- [INSTRUCTIONS TO FOLLOW]
From the entries below, copy each line in which the word "avec" occurs.

- [DATA IN THIS EXERCISE]

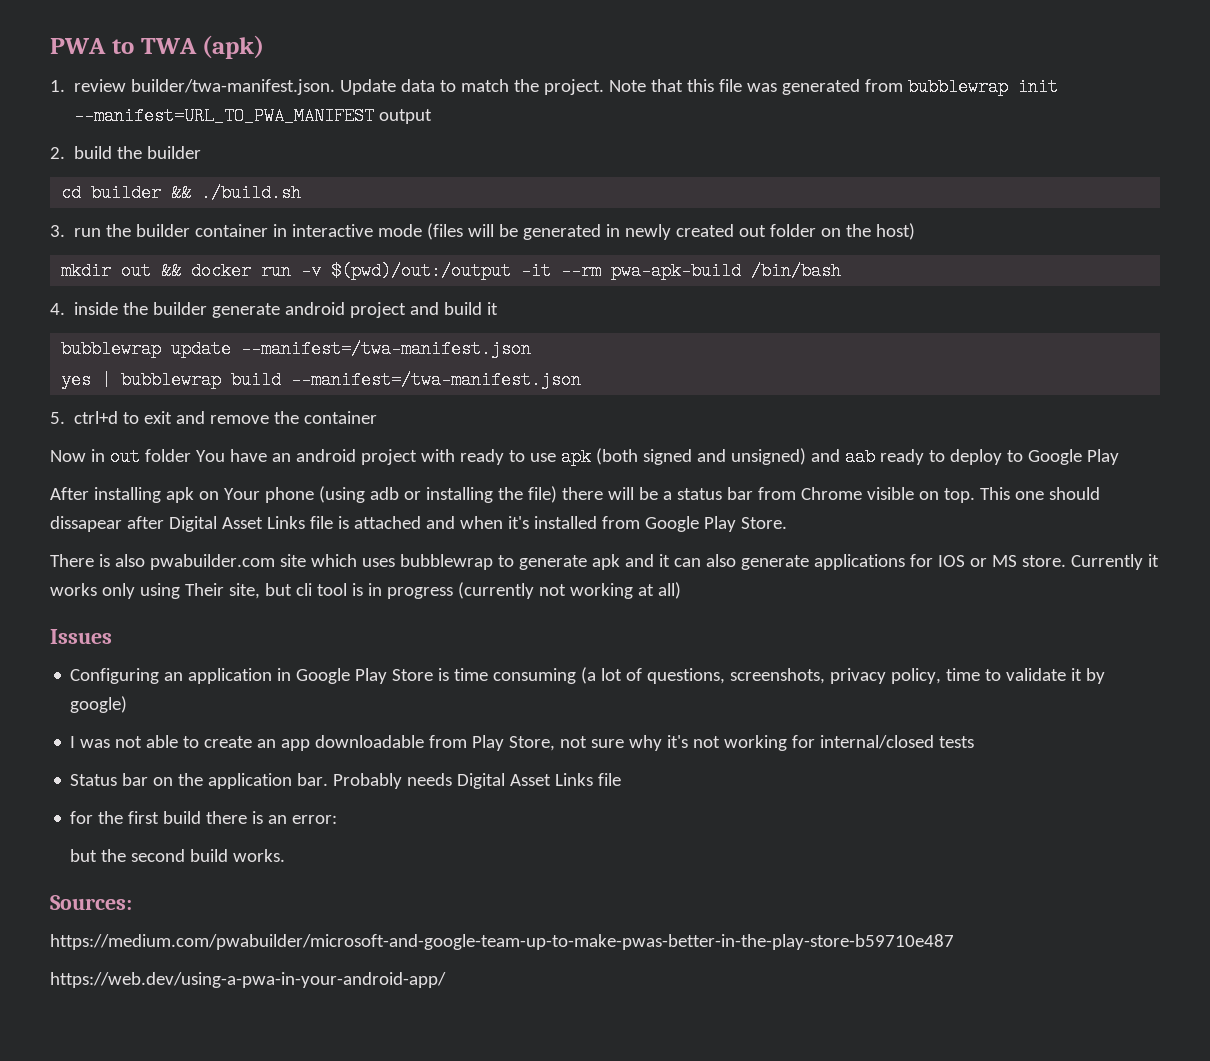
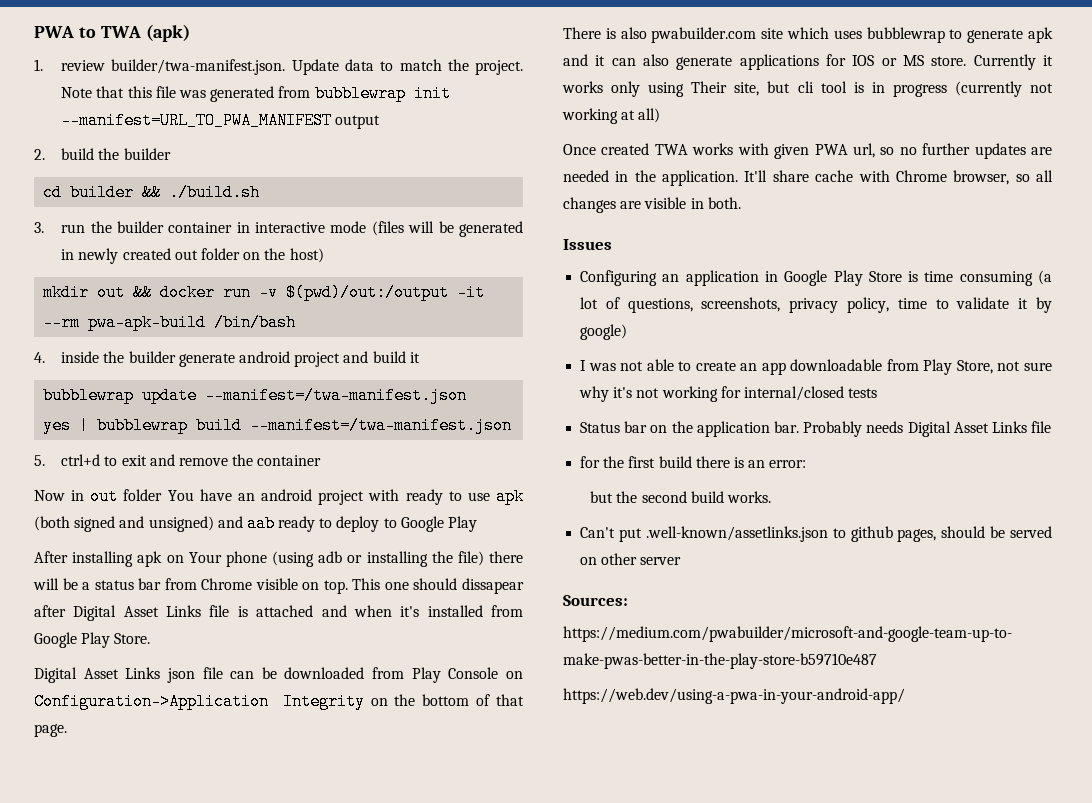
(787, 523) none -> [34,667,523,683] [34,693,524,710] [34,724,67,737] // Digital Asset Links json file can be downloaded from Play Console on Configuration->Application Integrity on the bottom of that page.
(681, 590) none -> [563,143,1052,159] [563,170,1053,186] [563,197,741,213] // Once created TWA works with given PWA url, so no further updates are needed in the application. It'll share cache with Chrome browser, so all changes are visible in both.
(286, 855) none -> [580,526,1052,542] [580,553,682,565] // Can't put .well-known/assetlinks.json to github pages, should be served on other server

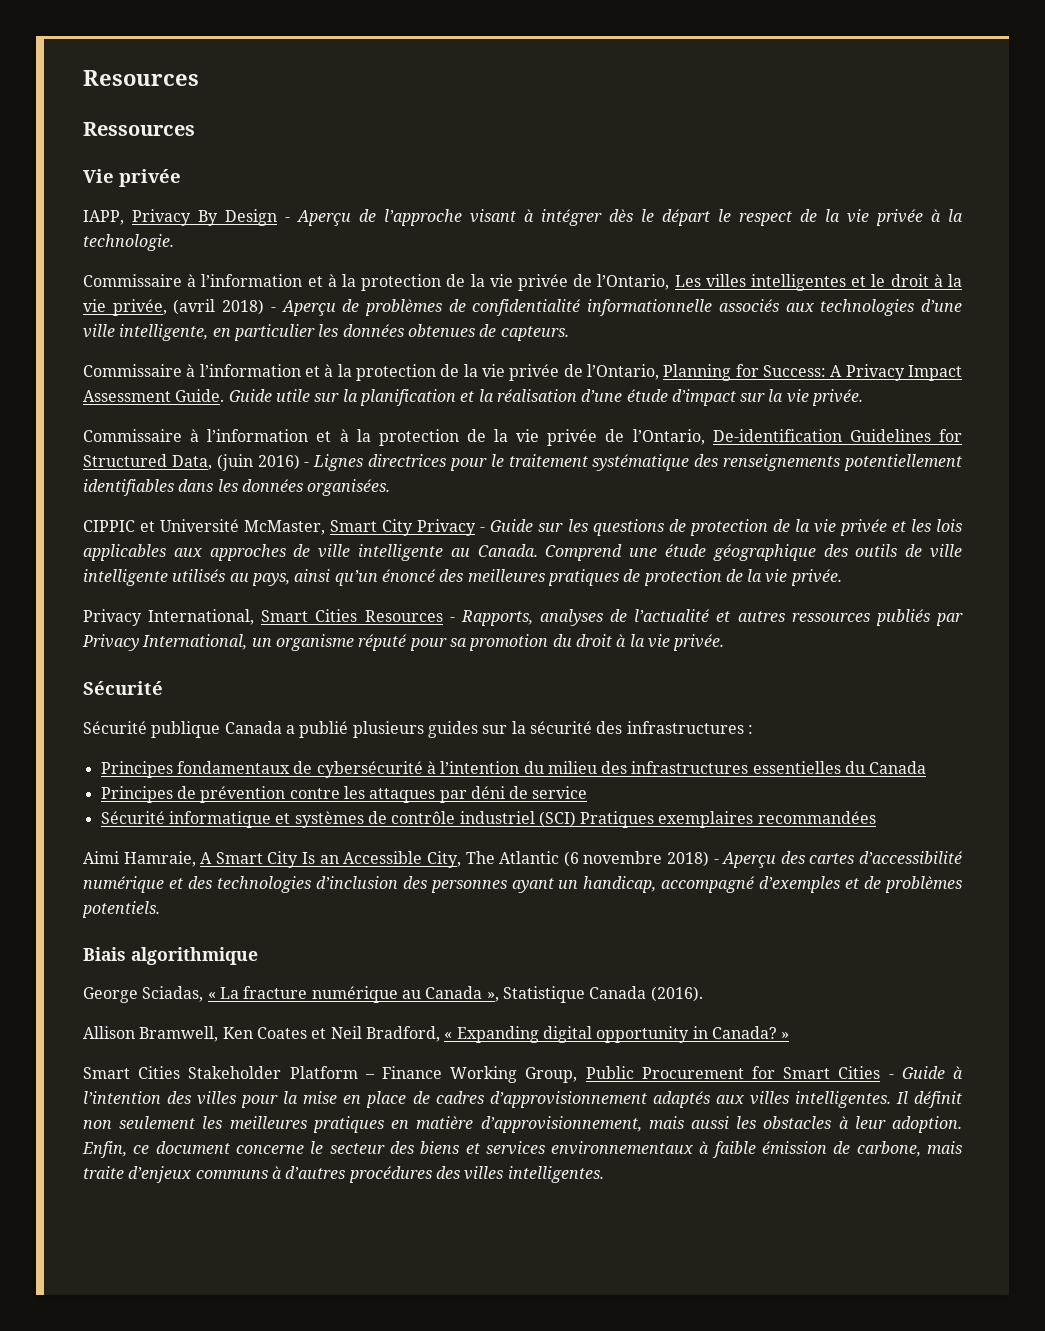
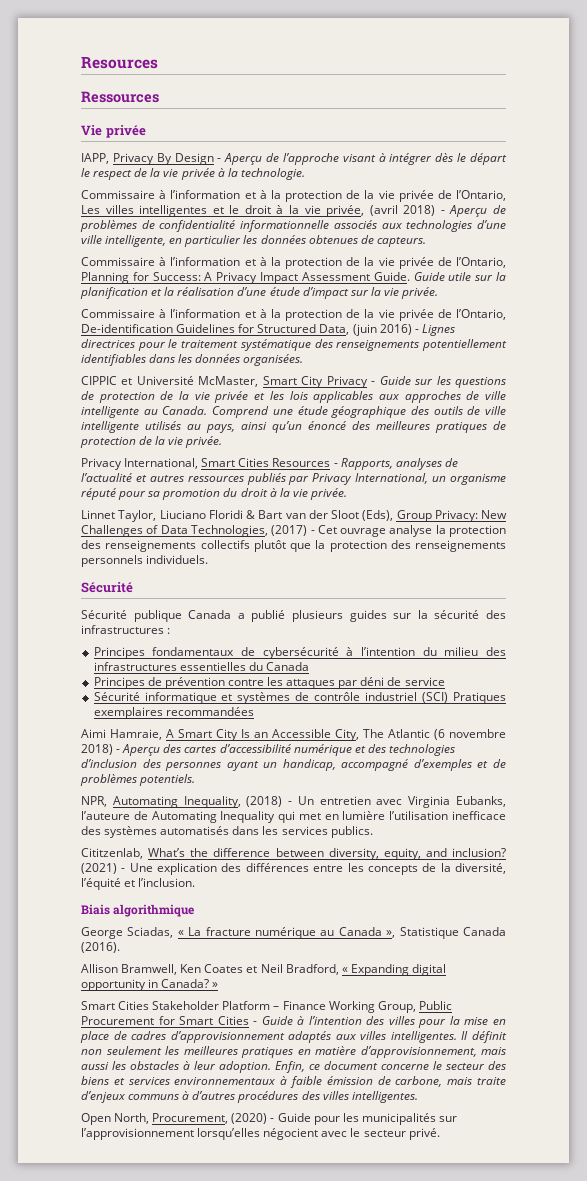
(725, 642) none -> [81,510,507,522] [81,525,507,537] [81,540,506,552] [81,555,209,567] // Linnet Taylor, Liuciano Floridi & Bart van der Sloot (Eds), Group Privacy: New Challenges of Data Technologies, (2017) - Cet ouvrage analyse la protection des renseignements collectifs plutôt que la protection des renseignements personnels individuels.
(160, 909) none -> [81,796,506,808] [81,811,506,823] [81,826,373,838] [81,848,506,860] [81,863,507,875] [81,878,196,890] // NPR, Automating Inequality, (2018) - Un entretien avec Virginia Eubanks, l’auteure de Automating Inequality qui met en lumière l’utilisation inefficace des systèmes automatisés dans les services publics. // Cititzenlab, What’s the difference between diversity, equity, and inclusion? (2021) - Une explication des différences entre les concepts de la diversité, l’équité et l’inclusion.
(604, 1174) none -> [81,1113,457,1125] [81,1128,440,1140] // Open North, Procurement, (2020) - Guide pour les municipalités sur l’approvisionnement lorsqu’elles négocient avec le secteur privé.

- [WRITTEN RESPONSE]
(160, 909) none -> [81,796,506,808] [81,811,506,823] [81,826,373,838] [81,848,506,860] [81,863,507,875] [81,878,196,890] // NPR, Automating Inequality, (2018) - Un entretien avec Virginia Eubanks, l’auteure de Automating Inequality qui met en lumière l’utilisation inefficace des systèmes automatisés dans les services publics. // Cititzenlab, What’s the difference between diversity, equity, and inclusion? (2021) - Une explication des différences entre les concepts de la diversité, l’équité et l’inclusion.
(604, 1174) none -> [81,1113,457,1125] [81,1128,440,1140] // Open North, Procurement, (2020) - Guide pour les municipalités sur l’approvisionnement lorsqu’elles négocient avec le secteur privé.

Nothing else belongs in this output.